To understand this question, you need to understand how to evaluate the muscles of the eye. Since the actions of the extraocular muscles are complex, it is necessary to turn the eye to a position where a single action of each muscle predominates. To isolate the superior and inferior recti, the patient needs to turn the eye outward by approximately 25 degrees. This places the superior rectus in position to raise the eye and the inferior rectus in position to lower the eye. Turning the eye inward approximately 50 degrees places the inferior oblique in position to raise the eye and the superior oblique in position to lower the eye. The medial and lateral recti are the easy muscles -- they may be checked while the eye is staring straight ahead since they have simple planar actions

So, this patient is looking inward, which means that the obliques are being tested. The patient can't look downward, which shows that the superior oblique is not functional. This is the only muscle innervated by the trochlear nerve (CN IV).
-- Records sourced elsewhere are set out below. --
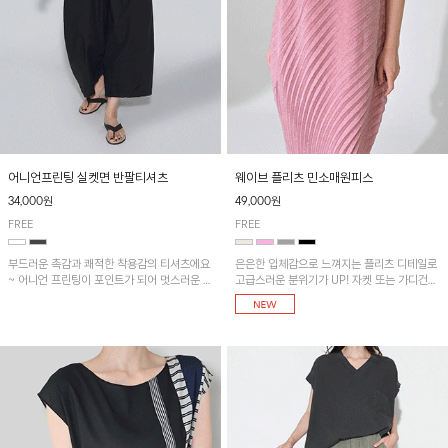
어니언프린팅 실켓면 반팔티셔츠
웨이브 플리츠 민소매원피스
34,000원
49,000원
FREE
FREE
부드러운 촉감과 쾌적한 착용감의 티셔츠에요
은은한 입체감으로 느껴지는 플리츠 디테일로
~ 어니언 프린팅이 포인트가 되어 멋스러운 아
고급스러운 분위기가 UP! 자켓 또는 가디건과
이템!!
같이 매치해도 잘 어울린답니다!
Abducens (CN VI) innervates the lateral rectus muscle, which is tested by asking the patient to move the eye outward. The inferior division of the oculomotor nerve innervates inferior rectus, inferior oblique, and medial rectus. The superior branch of the oculomotor nerve innervates levator palpebrae superioris and superior rectus muscles. Finally, the optic nerve (CN II) provides the special sense of vision, and it is not tested in the eye-movement tests.

Are you getting the idea that you really need to know about testing the eye muscles? Take the time and really understand this concept--you'll be glad that you did!
If a person is taking a sympathetic blocking agent, what would you notice in her or his eyes?
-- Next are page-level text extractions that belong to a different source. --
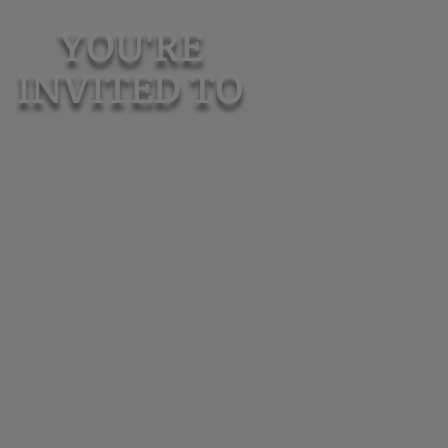
YOU'RE
INVITED TO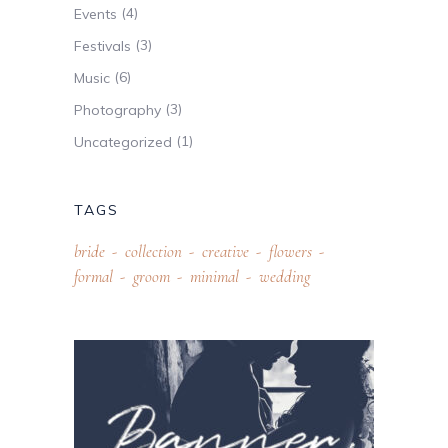
(4)
Events
(3)
Festivals
(6)
Music
(3)
Photography
(1)
Uncategorized
TAGS
bride
collection
creative
flowers
formal
groom
minimal
wedding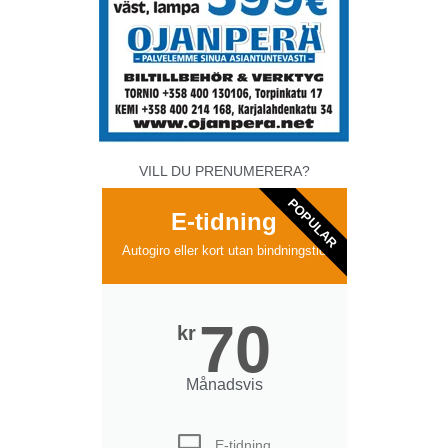
VILL DU PRENUMERERA?
POPULAR
E-tidning
Autogiro eller kort utan bindningstid
70
kr
Månadsvis
E-tidning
Dry eyes and inability to accommodate for reading
Enophthalmos and teary eyes (III)
Exophthalmos and dilated pupil
Ptosis and constricted pupil
Wide open eyes and loss of depth perception (IV)
The correct answer is:
Ptosis and constricted pupil

To understand this question, it's important to look at all the different choices and determine which ones fit with a sympathetic block. First, the lacrimal gland is innervated parasympathetically, so a sympathetic blocker should have no effect on eye secretions. Accomodation is also a function of the parasympathetic nervous system; it should not be altered by a sympathetic blocker. Enophthalmos is the name for the eye sinking into its orbit. A sympathetic block does cause enophthalmos, due to the paralysis of a smooth muscle in the floor of the orbit. Exophthalmos is the opposite of enophthalmos--it is the protrusion of the eye from the orbit. You would not see exophthalmos with a sympathetic blockade. Sympathetic nerves allow the eye to dilate--if you blocked these nerves, the eye would constrict. A sympathetic blocker would also cause ptosis--it would paralyze the superior tarsal muscle, which holds the lids up involuntarily and receives sympathetic innervation. Finally, the sympathetic blocker should not affect depth perception. If you put all of these things together, answer choice D is the correct one.

If it helps to remember, taking a sympathetic blocking agent will lead to similar symptoms in the head and neck as Horner's syndrome, a disease characterized by a loss of sympathetic innervation to the head and neck.